I wanted to nurse her until she was at least 2, maybe even do CLW. I wanted to be one of those amazing MDC mamas who is just in tune to their child and goes with the flow as far as weaning goes.

I decided last week though that we would be done. Nursing was very painful for me (like knives stabbing my nipples) throughout pregnancy...sometimes better, sometimes worse. I was nervous about tandem nursing. She was down to only nursing first thing in the morning. I had done some gentle mama-led-weaning to reduce the amount of nursing that happened over the course of my pregnancy.

I both dreaded and cherished our special time each morning. It was so nice to have her little body snuggled up to mine, but it was oh so painful too.

My DH and I decided to take a little babymoon this week. We went to a B&B for two nights, therefore, she couldn't nurse for two days. The morning we left, I talked to her after she nursed about how it was the last time and that na-na was going bye-bye.

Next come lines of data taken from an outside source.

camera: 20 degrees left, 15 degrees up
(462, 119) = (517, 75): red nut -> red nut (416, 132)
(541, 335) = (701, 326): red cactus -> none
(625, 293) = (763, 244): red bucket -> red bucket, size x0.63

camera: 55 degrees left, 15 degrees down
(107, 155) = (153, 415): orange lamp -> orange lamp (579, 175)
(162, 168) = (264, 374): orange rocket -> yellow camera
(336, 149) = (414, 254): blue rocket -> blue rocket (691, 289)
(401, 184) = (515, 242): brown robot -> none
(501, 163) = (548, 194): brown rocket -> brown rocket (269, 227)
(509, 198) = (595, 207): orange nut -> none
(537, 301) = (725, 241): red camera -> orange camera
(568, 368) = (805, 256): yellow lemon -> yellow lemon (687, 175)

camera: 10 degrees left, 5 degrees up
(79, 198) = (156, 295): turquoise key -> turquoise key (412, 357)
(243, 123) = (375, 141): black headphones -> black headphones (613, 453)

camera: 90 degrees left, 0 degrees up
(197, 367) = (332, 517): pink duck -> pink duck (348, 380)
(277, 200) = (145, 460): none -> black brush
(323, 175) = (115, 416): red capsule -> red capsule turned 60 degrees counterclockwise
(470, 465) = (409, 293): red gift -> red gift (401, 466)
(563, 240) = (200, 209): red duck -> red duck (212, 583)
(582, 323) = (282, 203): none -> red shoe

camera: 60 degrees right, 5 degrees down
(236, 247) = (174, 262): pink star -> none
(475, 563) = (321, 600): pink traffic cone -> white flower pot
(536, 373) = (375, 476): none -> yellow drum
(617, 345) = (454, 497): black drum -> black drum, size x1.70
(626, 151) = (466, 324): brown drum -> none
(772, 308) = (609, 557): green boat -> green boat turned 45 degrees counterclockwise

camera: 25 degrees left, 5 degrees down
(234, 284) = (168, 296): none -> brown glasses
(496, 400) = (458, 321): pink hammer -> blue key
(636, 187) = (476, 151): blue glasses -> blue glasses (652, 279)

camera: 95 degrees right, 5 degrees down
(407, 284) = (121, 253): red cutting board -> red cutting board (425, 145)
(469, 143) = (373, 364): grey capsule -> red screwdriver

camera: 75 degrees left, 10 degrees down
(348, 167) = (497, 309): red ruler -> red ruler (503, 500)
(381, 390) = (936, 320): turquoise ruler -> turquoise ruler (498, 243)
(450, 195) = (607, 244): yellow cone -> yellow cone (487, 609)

The first morning that we came back she was upset when daddy didn't bring her into our room to nurse, but she quickly moved on. The second day of being back she asked for mommy, but DH told her I was sleeping and she was fine with that. Today when I was in the bath with her she tried to nurse, but I told her no. That was hard. She then told me that na-na was for the baby. I told her yes, that when the baby got here the baby would na-na a lot. Again, total acceptance from her and she went on with life.

I wanted to share our journey for a couple of reasons. First, I just kind of wanted to be able to share how I feel (as it is very mixed) and receive support. And second, I wanted other moms to not feel guilt over weaning and have a story of how it can go well for everyone involved.

Thanks for letting MDC be a place where I can do both.
post #2 of 7
I imagine this is bittersweet for you, but I think it sounds like a very gentle transition and for good reasons. You sound like a great mama! Congratulations on both your little ones.
post #3 of 7
Congratulations on achieving such an accomplishment! Yous daughter is a lucky girl.
post #4 of 7
Hugs to you mama, you gave her a wonderful gift and a gentle ending. You should be proud of you accomplishments! Congrats on your new little one!
post #5 of 7
This is so moving to me because I just weaned my daughter yesterday (we were down to night time/overnight and I stopped yesterday. Lots of tears but she's close to her Dad and they're getting through it). I'm not pregnant but we're about to TTC and the whole nursing/pregnancy thing was a terrible experience for me the last time. Plus, I'm just done.

Anyway - I can relate! What's helping me stay positive is remembering the relief I felt when I weaned my son. I felt like we could be 'us' again. Happy, close us. I had outgrown nursing keeping us close and now it was separating us. Weaning was like exhaling. Now we could cuddle, sing, TALK, grow together.

You ARE an amazing MDC mama. Child led weaning is not right for every pair. There is no right or wrong. Just right for you
post #6 of 7
That is a sweet story and I'm glad you shared! I agree, you are amazing!
post #7 of 7
Thank you for sharing! Good luck with your pregnancy and congrats.